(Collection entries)

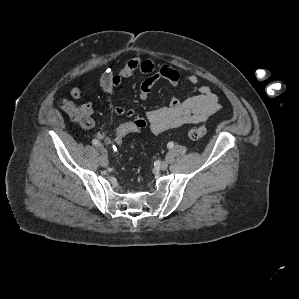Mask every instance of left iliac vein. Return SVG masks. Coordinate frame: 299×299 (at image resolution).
Here are the masks:
<instances>
[{
  "instance_id": "obj_1",
  "label": "left iliac vein",
  "mask_w": 299,
  "mask_h": 299,
  "mask_svg": "<svg viewBox=\"0 0 299 299\" xmlns=\"http://www.w3.org/2000/svg\"><path fill=\"white\" fill-rule=\"evenodd\" d=\"M159 168H160V170H162V171L167 170V168H168V163H167L166 161H162V162H160V164H159Z\"/></svg>"
}]
</instances>
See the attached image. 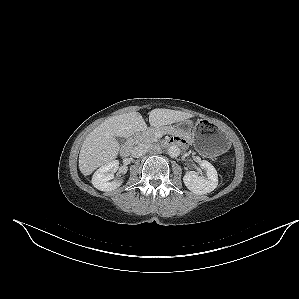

What the exercise asks: Write out all the entries again with "Coordinate frame" switched to "Coordinate grid", keeping everything else the same. Leave the pictures out.

Solution to the problem:
Mask every instance of left iliac vein. Return SVG masks. Coordinate grid: 299×299 (at image resolution).
Here are the masks:
<instances>
[{
  "instance_id": "obj_1",
  "label": "left iliac vein",
  "mask_w": 299,
  "mask_h": 299,
  "mask_svg": "<svg viewBox=\"0 0 299 299\" xmlns=\"http://www.w3.org/2000/svg\"><path fill=\"white\" fill-rule=\"evenodd\" d=\"M159 168H160V170H162V171L167 170V168H168V163H167L166 161H162V162H160V164H159Z\"/></svg>"
}]
</instances>
See the attached image. 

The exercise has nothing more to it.